This study investigated the quality and quantity of healing of a bone defect following intramedullary reaming undertaken by two fundamentally different systems; conventional, using non-irrigated, multiple passes; or suction/irrigation, using one pass. The result of a measured re-implantation of the product of reaming was examined in one additional group. We used 24 Swiss mountain sheep with a mean tibial medullary canal diameter between 8 mm and 9 mm. An 8 mm ‘napkin ring’ defect was created at the mid-diaphysis. The wound was either surgically closed or occluded. The medullary cavity was then reamed to 11 mm. The Reamer/Irrigator/Aspirator (RIA) System was used for the reaming procedure in groups A (RIA and autofilling) and B (RIA, collected reamings filled up), whereas reaming in group C (Synream and autofilling) was performed with the Synream System. The defect was allowed to auto-fill with reamings in groups A and C, but in group B, the defect was surgically filled with collected reamings. The tibia was then stabilised with a solid locking Unreamed Humerus Nail (UHN), 9.5 mm in diameter. The animals were killed after six weeks. After the implants were removed, measurements were taken to assess the stiffness, strength and callus formation at the site of the defect.
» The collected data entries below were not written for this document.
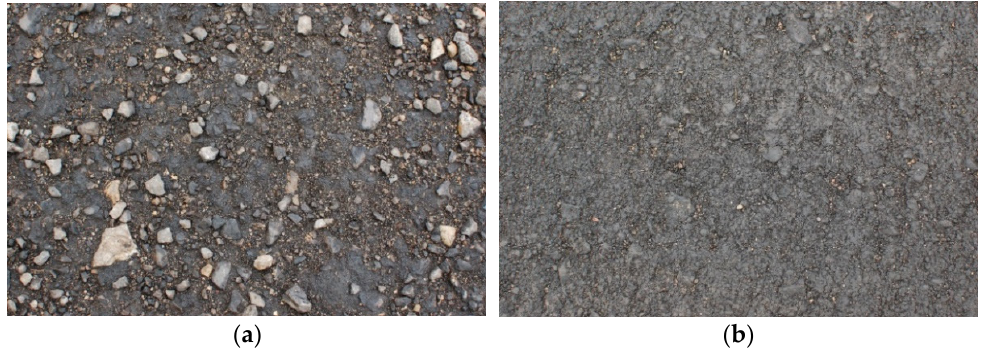
Figure 10. Granulate-based pavement surface in microscopic image ( a ) without rejuvena- tor—image of old, non-uniform structure and ( b ) with 1.3% of rejuvenator—image of rejuvenated, uniform structure. Samples were taken from the pavement of the trial road section and their contents of binder and filler were determined. However, prior to this, the determination of the grain size of the extraction was executed. For samples excavated from the pavement (wearing course), both voids content and compaction index were determined (Figure 11). Using the rejuvenator in quantities from 0.7 to 1.3% rendered meeting the requirements impos- sible [61] with regards to compaction index (>98%) and void content in samples (within the scope of 1.0–4.5%). If the rejuvenator was not used (Figure 11), the compaction index met the requirements [57], however the voids content considerably exceeded the norm (5%). The rejuvenator made the use of 100% contents of RAP in this AM recipe possible. Without it, the homogenization of the mixture components would not be possible.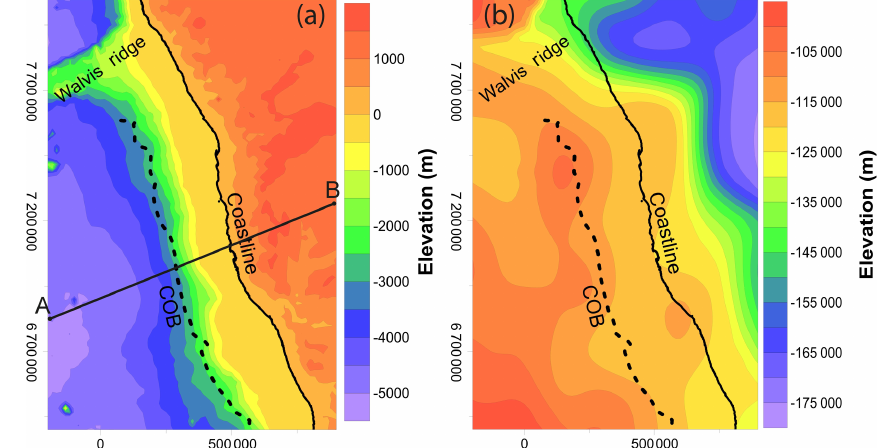
Figure 4. Surfaces with a fixed temperature for which the thermal boundary conditions were assigned in the SW African thermal model: (a) topography–bathymetry corresponding to the upper thermal boundary condition (5 ◦ C); (b) depth of the LAB utilized as the lower thermal boundary condition (1300 ◦ C).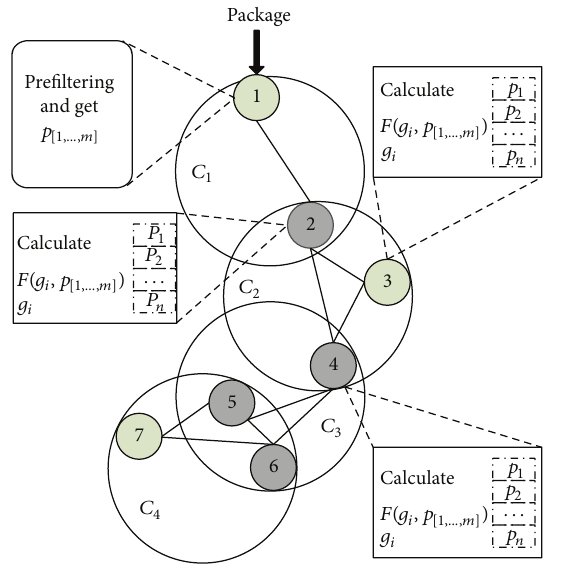
Figure 3: Matching process of ad hoc packages.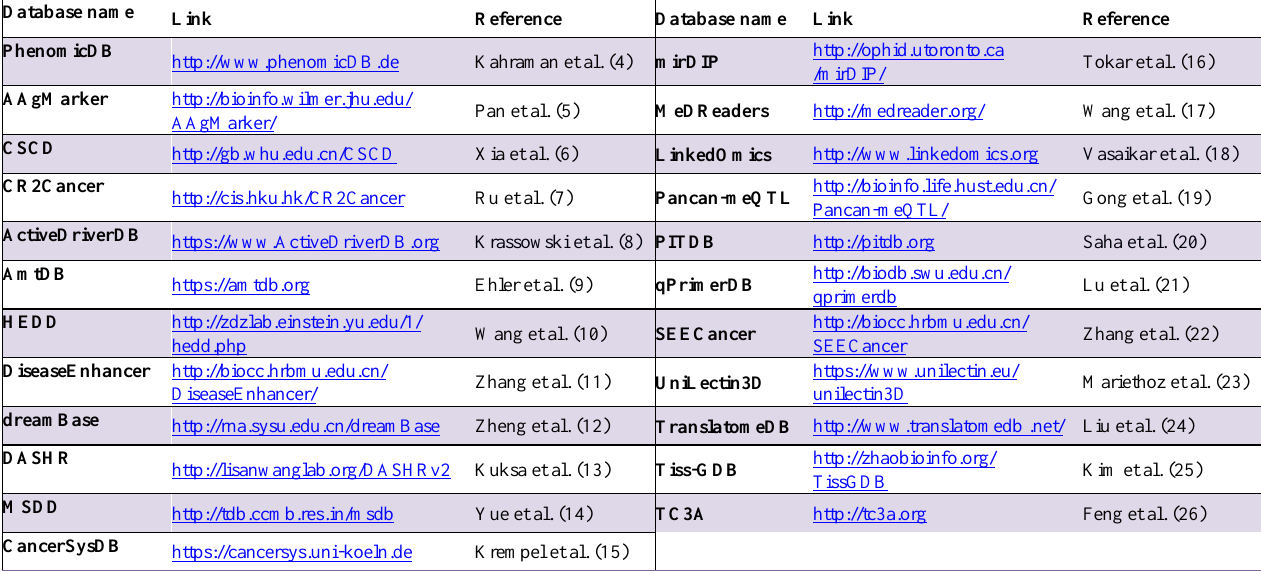
Table 1. List of some recently published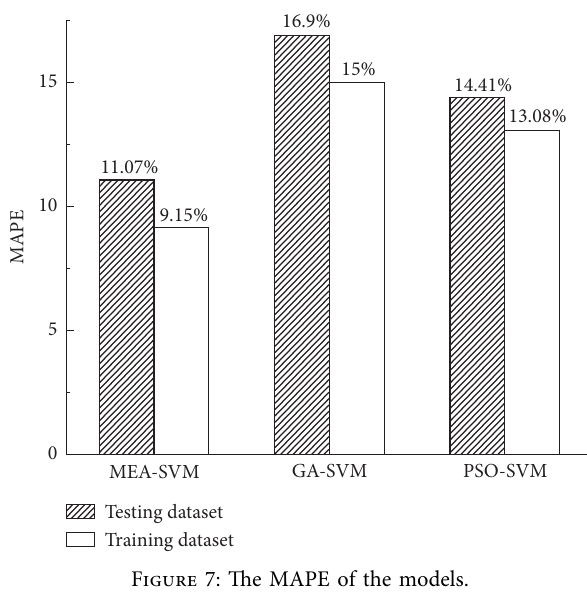
Figure 7: The MAPE of the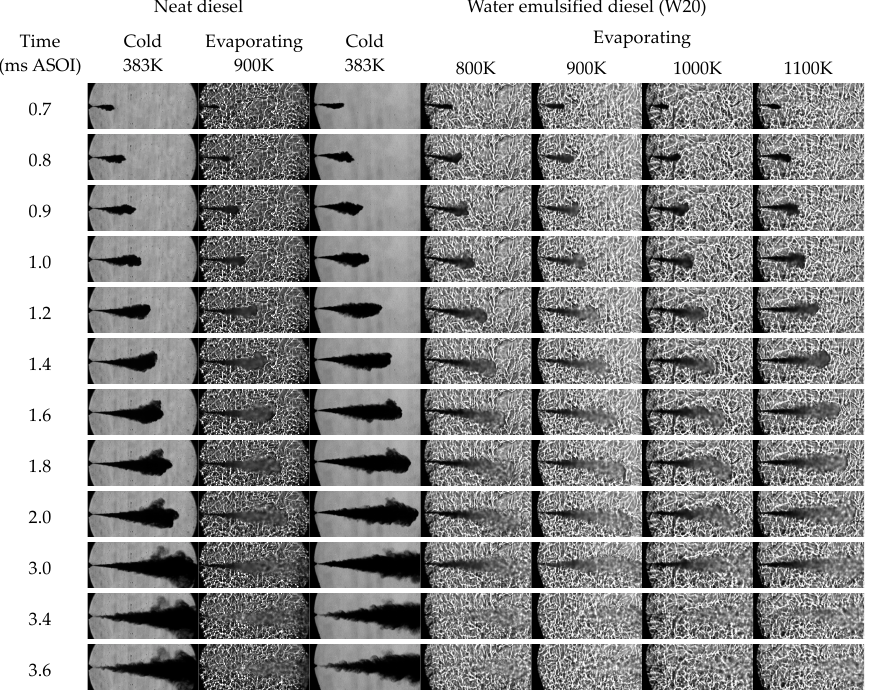
Figure 3. Spray images in cold and evaporating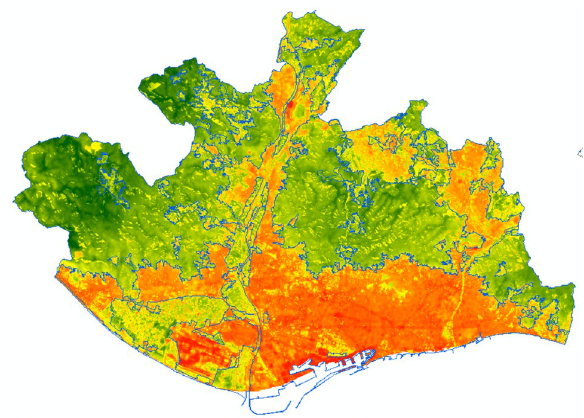
Figure 8. Nighttime LST (using winter NDVI) summer 2015 (blue line shows artificialized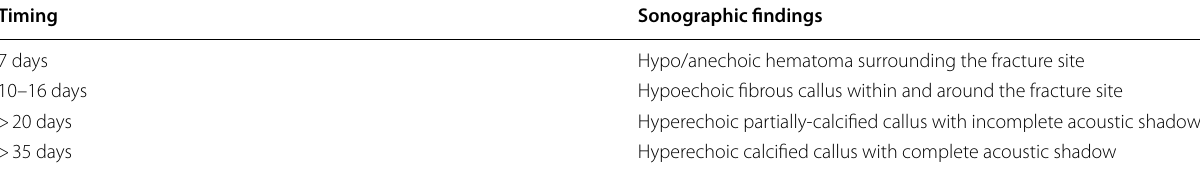
Table 2 Healing phases of bone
There was no significant difference between healing after conventional reaming or suction/irrigation reaming. A significant improvement in the quality of the callus was demonstrated by surgically placing captured reamings into the defect using a graft harvesting system attached to the aspirator device. This was confirmed by biomechanical testing of stiffness and strength. This study suggests it could be beneficial to fill cortical defects with reaming particles in clinical practice, if feasible.